A buyer of NKE on the same day would have paid a 400% premium for the privilege of owning the same type of business.  The buyer of NKE on that date would receive about 5.7% of his purchase price back in the form of earnings, while the buyer of SKX would have received close to 16%.  Assuming no earnings growth, the buyer of SKX would be able to pay for the entire acquisition from earnings in only six years while the buyer of NKE would need 18 years to cover his purchase.
 
Owners Equity (Left Col. is SKX, Right Col. is NKE)
 
2006  $        449,000,000  $    6,286,000,000
2007 40%  $        627,000,000 12%  $    7,026,000,000
2008 7%  $        669,000,000 11%  $    7,826,000,000
2009 12%  $        746,000,000 11%  $    8,693,000,000
2010* through Q3 26%  $        942,639,000 12%  $    9,754,000,000
12 month forecast  $    1,141,090,546.  $  10,886,491,845
Avg: 21% 12%
Avg. w/ dividend: 21% 13%
forecast book value per share (1 yr.)  $                          23.99  $                          22.68
price at today's premium over book  $                          23.30  $                          91.41
 
Its hard to see a lot of risk in SKX.  They have enlarged their owner’s equity on average 21% over the past 4 years.  Based on this average rate of increase, we can project that owner’s equity, (including their conservative handling of good will), to grow to approximately 1.14 bln. within twelve months, or about $24 per share.  If the company continued to trade at the same discount by that time, we estimate the share price at $23.30, an increase of some 21% over the October 28th price. 

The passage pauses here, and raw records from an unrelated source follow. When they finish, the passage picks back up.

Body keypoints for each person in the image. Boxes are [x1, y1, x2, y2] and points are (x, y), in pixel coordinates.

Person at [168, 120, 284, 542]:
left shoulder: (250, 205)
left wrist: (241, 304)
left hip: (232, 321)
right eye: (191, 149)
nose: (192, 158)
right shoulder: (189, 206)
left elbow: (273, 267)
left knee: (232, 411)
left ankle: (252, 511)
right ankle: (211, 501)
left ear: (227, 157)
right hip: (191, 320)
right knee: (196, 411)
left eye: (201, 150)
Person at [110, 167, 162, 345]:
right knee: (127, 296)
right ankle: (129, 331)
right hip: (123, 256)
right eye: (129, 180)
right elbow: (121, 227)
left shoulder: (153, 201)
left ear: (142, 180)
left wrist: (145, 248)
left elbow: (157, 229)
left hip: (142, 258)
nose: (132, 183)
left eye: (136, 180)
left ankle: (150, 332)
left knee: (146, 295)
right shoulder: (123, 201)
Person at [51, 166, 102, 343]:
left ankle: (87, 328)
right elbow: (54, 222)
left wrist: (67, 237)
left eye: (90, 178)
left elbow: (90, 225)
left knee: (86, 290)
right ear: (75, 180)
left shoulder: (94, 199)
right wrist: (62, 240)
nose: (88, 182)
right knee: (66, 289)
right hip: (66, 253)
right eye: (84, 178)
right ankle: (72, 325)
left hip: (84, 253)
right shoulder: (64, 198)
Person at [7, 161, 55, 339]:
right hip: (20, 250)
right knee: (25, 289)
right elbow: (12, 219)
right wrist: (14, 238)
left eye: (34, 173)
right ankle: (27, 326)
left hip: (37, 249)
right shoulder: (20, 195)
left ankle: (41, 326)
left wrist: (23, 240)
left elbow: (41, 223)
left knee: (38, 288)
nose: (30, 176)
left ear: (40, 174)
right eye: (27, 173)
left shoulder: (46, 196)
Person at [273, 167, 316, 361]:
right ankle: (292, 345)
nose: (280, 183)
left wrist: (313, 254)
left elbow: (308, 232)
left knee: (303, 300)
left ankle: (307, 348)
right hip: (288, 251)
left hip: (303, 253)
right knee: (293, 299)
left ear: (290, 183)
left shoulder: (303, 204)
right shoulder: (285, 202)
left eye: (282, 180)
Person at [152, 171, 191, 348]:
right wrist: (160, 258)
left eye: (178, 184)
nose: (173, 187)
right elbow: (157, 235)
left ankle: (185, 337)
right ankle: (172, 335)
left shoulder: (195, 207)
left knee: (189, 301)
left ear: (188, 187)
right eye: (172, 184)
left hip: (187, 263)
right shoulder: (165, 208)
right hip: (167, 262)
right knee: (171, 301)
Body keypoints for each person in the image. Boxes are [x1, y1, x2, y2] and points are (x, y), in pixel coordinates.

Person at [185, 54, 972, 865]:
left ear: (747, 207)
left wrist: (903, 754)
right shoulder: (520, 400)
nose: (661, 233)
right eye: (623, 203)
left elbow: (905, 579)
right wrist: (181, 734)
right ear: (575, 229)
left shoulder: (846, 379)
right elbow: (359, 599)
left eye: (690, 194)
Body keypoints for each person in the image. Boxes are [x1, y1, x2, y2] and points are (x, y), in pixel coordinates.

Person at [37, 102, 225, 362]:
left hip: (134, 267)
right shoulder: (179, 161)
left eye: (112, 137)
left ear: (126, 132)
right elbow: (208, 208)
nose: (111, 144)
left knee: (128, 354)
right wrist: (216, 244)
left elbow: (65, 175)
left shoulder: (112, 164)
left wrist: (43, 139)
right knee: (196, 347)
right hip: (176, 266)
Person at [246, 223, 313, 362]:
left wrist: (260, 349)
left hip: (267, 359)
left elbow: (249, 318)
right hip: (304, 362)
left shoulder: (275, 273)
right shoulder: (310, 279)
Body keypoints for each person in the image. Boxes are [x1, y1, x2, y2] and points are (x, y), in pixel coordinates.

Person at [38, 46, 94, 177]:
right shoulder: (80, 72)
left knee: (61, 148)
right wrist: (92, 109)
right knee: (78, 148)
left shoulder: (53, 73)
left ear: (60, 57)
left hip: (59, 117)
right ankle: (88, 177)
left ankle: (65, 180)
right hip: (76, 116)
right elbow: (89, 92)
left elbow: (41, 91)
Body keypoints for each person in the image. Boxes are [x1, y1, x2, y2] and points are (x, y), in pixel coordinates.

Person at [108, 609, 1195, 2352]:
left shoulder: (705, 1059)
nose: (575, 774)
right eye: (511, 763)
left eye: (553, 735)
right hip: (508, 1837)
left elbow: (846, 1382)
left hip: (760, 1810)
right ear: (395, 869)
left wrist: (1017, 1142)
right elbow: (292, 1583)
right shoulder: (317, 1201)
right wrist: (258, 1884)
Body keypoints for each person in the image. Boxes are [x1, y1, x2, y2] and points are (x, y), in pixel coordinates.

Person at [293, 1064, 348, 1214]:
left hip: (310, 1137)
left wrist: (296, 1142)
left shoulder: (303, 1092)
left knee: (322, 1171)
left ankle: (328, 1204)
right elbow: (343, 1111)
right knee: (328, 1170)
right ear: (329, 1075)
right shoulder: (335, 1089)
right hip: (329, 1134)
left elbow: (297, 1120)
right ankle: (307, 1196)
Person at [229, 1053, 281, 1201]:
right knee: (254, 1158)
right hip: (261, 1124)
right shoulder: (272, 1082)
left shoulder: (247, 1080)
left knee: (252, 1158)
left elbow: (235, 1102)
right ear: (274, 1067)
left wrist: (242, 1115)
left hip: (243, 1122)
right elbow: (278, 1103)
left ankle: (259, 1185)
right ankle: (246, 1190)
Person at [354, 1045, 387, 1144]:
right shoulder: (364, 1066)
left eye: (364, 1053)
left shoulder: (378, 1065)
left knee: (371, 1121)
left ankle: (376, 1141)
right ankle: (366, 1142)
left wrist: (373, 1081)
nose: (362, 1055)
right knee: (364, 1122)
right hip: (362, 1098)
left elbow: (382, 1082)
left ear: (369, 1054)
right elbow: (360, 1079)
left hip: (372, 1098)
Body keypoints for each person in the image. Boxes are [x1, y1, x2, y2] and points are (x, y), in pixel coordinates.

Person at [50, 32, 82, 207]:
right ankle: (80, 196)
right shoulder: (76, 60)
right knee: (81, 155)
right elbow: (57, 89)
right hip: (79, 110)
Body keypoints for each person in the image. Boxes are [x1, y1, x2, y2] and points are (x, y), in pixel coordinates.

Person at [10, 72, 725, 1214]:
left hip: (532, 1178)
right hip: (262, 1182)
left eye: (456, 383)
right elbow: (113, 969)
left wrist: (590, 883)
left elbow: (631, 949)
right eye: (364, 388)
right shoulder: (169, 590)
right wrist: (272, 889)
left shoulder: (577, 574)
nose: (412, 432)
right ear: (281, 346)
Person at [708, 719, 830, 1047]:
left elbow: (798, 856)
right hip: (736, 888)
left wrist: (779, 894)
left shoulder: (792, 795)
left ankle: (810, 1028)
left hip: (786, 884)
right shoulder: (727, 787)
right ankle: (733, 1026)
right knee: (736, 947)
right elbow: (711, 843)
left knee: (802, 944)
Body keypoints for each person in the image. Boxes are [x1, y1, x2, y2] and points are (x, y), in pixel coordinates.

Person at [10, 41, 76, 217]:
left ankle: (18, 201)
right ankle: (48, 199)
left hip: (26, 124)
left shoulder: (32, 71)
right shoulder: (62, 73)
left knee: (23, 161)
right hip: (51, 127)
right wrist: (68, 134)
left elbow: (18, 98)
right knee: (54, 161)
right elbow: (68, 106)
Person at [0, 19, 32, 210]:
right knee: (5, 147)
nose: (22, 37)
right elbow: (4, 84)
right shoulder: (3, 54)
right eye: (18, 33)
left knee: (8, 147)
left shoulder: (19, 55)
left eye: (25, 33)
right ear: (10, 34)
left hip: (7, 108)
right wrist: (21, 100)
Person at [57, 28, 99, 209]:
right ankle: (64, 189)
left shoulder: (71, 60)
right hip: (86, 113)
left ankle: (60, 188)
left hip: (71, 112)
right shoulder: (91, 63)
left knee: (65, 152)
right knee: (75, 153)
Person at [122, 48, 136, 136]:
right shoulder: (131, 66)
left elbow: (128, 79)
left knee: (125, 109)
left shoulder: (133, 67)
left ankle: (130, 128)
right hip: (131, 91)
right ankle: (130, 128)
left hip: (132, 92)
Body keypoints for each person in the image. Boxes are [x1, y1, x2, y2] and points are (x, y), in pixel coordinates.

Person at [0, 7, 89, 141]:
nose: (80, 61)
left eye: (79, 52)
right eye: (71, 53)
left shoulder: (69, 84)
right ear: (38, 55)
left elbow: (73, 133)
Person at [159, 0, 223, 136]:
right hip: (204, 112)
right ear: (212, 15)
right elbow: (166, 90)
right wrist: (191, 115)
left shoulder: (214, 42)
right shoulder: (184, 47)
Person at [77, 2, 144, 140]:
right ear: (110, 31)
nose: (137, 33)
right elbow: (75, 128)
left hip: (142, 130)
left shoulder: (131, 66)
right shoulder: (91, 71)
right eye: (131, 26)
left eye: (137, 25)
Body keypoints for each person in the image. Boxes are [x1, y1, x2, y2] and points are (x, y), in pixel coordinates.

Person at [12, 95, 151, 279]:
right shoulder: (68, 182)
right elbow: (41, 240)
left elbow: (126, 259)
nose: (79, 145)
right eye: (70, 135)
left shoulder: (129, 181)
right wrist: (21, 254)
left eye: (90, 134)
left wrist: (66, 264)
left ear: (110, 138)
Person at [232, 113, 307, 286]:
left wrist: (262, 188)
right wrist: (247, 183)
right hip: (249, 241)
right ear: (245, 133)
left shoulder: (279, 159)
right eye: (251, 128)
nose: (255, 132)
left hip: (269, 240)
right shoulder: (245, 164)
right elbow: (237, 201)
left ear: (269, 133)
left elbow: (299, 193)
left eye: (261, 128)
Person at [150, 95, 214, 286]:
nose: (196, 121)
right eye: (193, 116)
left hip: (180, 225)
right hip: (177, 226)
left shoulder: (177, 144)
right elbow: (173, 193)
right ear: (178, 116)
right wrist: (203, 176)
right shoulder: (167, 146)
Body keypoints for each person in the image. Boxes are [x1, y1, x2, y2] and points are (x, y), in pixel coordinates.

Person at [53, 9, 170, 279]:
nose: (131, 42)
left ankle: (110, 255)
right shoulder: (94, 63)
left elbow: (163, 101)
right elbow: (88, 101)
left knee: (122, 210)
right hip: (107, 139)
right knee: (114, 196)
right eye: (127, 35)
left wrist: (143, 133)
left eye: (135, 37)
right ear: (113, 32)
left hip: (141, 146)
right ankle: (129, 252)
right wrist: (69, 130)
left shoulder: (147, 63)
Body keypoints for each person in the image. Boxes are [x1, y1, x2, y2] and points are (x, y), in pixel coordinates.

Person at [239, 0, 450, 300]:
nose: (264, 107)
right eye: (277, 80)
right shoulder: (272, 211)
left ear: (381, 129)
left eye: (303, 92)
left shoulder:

However, the market being what it is, we feel that the reaction to the inventory glut is overdone and sentiment should improve barring any other major negative events.  It was only four and half months earlier that the exact same company traded at $43.85 a share or 220% of its book value, despite the fact, the company had yet to present such excellent numbers as it did in its third quarter.   We do not think this issue should trade at four times book value as its larger rival NKE, but we do think that an estimate of say two times book value is both a fair and conservative estimate of what this company might be worth.  After all, we believe both companies have understated their true value.

However, If SKX were to return to even 1.5 times it equity value at the end of twelve months, the stock would be selling for about $36, an increase of some 87% over the October 28th, 2010 price.
 
NKE has enlarged owner’s equity on average about 12% per annum over the last four years with just over 1% additional being returned to owners in the form of dividend payments.  Assuming consistent performance and it’s related optimism about the value of the shares, the issue should sell for about $91 per share based on enlarged equity of 10.88 bln and the premium the market was willing to assign to the shares on October 28th, 2010.  We believe the buyer of this security would then have a reasonable prospect of a return on his investment of some 13% at the end of one year.

That having been said, we think NKE is somewhat vulnerable to a change in sentiment should any “bump in the road” occur – a scenario which becomes more likely with each year of successful growth.
 
**The above is not an endorsement to either buy or sell an interest in either security, but is intended rather, as a review of the quantitative factors of the concerns.  The approach is “value” oriented and intended for readers with intermediate to advanced experience with securities analysis.  Qualitative factors are undoubtedly important in any consideration of value, but are beyond the scope of this article, that having been said, the financial statements of a company is one of the best ways of measuring quality within the organization.